Tag 126 – Kanada!

Im Zwielicht des Morgens packte ich mein Zelt zusammen. Ein letztes Mal erhob sich die Sonne über dem Horizont. Mystisches Licht flutete den Himmel. Bevor ich mich auf den Weg machte, drehte ich mich noch einmal um. Die Wolken, die sich auf der Südseite der Berge gestaut hatten, schwappten wie Gischt durch einer Spalte in das darunterliegende Tal. Etwas Derartiges hatte ich noch nie zuvor gesehen.

Wenig später breitete sich ein atemberaubendes Panorama vor meinen Augen aus. Die Gipfel der Kaskadenkette ragten aus der watteartigen Wolkenschicht. Das Wetter war perfekt. Der ideale Abschluss einer so unglaublich weiten Wanderung.

Die letzten zehn Meilen waren ein Spaziergang. Es ging die meiste Zeit über bergab. Ein paar letzte Eindrücke schnappte ich noch auf, bevor mich der Wald mit Haut und Haaren verschlang.

Während des Absteigens drang ich in die dichten Nebelschleier ein. Das Sonnenlicht kreierte eine ganz besondere Stimmung, die ich einfach festhalten musste. Man konnte den Verlauf der Strahlen beobachten, die sich ihren Weg vorbei an den Ästen der Bäume bahnten. Goldenes Licht flutete meine Welt.

Weiter und weiter wanderte ich durch dichte Nadelwälder. Die Gedanken überschlugen sich. Und plötzlich, einfach so, war ich angekommen. Dort stand das Monument. Links die Flagge der Vereinigten Staaten, rechts die Kanadische. Einen Augenblick lang stand ich einfach nur da und starrte das hölzerne Objekt an. Als ich mich wieder gefasst hatte jubelte ich. Da war ich!! Kanada!!! Ich war nicht alleine hier. Eine Familie feierte die Ankunft eines anderen Wanderers. Ich bat eine junge Frau darum ein paar Fotos von mir zu schießen. 🙂

Vor vier Monaten startete ich meine Reise in Campo, Kalifornien. Was soll ich sagen, jetzt, nach einer Wanderung von dreitausend Kilometern? Ich habe die Welt gesehen. Ich habe erfahren was es bedeutet den Elementen ausgesetzt zu sein. Ich habe Klapperschlangen gefilmt, Schwarzbären in der Nacht verjagt, ein Erdbeben und reißende Flussüberquerungen überlebt. Ich bin fast einhundert Kilometer mit Flip Flops und Blasen durch die Wüste gewandert.
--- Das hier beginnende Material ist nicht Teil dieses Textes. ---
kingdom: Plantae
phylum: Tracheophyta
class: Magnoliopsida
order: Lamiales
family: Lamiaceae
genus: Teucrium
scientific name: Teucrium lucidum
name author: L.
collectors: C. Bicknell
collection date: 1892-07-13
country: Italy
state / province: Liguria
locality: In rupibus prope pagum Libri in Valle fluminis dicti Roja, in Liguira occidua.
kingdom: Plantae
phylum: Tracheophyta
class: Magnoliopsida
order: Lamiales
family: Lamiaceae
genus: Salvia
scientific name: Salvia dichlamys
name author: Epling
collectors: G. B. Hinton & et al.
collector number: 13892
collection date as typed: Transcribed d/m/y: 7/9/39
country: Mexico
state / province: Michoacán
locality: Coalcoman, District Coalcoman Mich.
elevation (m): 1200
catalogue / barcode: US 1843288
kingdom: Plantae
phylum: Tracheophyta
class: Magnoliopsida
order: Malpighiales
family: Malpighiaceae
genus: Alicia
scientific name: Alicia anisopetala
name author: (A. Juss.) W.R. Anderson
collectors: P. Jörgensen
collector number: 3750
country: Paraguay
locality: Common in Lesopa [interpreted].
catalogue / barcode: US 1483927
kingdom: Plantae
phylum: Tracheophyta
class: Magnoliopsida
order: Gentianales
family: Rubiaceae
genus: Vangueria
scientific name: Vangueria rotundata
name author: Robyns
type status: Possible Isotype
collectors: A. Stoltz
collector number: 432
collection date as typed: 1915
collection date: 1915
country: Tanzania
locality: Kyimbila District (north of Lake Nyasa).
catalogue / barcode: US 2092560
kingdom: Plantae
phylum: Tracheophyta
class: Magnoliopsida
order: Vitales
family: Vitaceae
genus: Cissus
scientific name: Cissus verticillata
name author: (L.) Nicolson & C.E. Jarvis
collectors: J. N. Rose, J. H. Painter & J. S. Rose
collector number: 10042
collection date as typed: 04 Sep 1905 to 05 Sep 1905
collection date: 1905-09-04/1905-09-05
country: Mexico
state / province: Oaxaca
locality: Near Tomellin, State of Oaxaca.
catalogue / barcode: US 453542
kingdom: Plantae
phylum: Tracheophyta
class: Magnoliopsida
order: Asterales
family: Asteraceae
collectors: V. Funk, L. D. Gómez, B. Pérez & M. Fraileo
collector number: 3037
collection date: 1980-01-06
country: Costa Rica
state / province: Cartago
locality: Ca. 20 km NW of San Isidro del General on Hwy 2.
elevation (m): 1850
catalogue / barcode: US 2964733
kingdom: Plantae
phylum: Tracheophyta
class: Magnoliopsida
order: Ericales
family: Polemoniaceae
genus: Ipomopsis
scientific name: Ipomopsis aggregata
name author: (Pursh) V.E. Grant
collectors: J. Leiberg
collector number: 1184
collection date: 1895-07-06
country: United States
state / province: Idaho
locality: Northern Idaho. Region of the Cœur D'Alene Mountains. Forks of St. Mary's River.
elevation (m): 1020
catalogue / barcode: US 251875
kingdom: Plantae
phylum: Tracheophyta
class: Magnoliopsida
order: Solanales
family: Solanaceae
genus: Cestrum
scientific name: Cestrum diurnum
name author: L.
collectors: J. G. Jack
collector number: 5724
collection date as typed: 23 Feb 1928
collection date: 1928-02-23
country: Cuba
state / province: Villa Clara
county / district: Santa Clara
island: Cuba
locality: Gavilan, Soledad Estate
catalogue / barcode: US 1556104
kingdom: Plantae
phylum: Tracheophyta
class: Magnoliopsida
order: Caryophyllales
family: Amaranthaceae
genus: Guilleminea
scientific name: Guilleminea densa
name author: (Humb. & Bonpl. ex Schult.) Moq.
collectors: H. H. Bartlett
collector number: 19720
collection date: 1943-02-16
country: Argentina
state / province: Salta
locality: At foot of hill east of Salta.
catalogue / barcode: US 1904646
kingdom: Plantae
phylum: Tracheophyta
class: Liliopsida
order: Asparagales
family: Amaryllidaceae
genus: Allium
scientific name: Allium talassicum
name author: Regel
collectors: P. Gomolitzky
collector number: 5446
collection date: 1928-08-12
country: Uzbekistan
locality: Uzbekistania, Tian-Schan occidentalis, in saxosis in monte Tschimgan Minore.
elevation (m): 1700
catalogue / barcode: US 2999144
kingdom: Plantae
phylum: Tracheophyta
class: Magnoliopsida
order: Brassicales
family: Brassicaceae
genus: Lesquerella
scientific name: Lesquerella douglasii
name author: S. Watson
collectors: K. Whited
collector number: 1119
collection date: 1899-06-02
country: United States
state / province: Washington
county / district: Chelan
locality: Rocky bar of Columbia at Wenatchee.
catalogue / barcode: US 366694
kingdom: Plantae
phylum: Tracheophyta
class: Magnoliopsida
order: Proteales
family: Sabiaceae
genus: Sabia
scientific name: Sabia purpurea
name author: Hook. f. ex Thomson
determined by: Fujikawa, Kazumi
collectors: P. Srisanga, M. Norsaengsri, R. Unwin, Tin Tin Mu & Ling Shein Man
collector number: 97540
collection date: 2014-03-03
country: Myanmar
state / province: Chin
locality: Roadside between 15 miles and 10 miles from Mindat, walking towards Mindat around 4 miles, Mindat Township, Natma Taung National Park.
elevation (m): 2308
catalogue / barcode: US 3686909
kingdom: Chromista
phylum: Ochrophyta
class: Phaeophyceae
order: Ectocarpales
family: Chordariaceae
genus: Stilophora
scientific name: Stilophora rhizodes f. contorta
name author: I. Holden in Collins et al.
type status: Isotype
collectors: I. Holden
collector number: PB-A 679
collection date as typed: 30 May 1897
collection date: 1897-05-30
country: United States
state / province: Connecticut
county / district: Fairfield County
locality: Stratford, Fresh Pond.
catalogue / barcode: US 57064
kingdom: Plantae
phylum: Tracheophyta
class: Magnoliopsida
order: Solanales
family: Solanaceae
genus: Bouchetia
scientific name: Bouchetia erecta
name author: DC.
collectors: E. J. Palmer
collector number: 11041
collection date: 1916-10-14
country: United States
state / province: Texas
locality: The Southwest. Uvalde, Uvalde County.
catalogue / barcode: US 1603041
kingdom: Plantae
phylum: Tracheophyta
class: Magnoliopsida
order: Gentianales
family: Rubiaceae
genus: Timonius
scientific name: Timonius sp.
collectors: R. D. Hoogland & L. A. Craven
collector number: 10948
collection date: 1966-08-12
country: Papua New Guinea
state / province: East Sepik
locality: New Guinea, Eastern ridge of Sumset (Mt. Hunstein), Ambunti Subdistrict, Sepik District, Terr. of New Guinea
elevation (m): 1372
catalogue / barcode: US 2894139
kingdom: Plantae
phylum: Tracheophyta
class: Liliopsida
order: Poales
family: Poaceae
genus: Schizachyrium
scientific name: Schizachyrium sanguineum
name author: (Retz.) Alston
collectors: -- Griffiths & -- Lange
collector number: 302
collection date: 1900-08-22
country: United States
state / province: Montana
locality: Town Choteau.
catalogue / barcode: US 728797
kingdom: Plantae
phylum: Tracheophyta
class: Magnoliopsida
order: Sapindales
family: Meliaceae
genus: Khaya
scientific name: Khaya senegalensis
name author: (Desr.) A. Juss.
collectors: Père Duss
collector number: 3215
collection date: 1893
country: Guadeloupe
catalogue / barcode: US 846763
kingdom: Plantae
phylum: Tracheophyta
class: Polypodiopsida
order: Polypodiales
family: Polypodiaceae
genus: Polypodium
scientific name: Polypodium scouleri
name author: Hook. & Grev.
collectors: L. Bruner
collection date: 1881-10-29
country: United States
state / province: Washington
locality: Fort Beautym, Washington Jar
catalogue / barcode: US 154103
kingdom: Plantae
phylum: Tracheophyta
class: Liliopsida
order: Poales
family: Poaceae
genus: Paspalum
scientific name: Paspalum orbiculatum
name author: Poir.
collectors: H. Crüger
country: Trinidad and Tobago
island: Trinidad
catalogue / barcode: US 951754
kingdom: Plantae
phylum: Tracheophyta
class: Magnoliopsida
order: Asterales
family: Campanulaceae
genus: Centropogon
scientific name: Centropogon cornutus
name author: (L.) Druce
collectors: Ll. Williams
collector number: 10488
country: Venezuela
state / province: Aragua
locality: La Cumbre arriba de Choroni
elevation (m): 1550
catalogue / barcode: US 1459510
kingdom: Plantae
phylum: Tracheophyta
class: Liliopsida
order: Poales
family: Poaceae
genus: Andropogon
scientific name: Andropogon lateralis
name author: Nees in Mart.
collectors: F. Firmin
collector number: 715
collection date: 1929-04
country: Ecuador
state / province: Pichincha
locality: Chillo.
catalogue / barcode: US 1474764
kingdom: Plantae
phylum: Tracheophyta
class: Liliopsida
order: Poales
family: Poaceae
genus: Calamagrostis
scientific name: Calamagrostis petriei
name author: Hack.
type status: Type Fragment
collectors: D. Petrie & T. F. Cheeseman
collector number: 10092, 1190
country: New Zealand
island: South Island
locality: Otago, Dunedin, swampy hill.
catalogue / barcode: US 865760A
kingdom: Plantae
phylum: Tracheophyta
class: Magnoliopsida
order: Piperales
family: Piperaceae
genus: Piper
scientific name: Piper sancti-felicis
Ich habe Freunde fürs Leben kennengelernt, habe die bedingungslose Güte und Herzlichkeit der Trail Angels erfahren und bei all diesen Erlebnissen bin ich vor allem einem begegnet: nämlich mir selbst.

Ein Liebesgeständnis an den Pacific Crest Trail.

Nach etwa einer Stunde machte ich mich auf nach Manning Park, Britisch-Kolumbien, meiner letzten Haltestelle vor der großen Stadt. Es waren noch gute zwölf Meilen, doch es war warm und die Sonne schien. Ich bin die Strecke förmlich geflogen. Es kamen Gedanken an Zuhause und ich legte mir im Kopf schonmal die Geschichten zurecht, die ich zu erzählen hatte.

In Manning Park angekommen, traf ich mal wieder Gummibear. Wir beglückwünschten uns gegenseitig und schmiedeten gemeinsam einen Plan, wie es weitergehen sollte. Morgen ging es für uns nach Vancouver. Ob ich schon bereit war für diesen Kulturschock? Ich wusste es nicht. Gerade war mir das auch relativ egal, denn ich war noch immer ein wenig benebelt.

So endete meine Reise durch den Westen Amerikas. Vielen Dank, dass ihr mit dabei wart!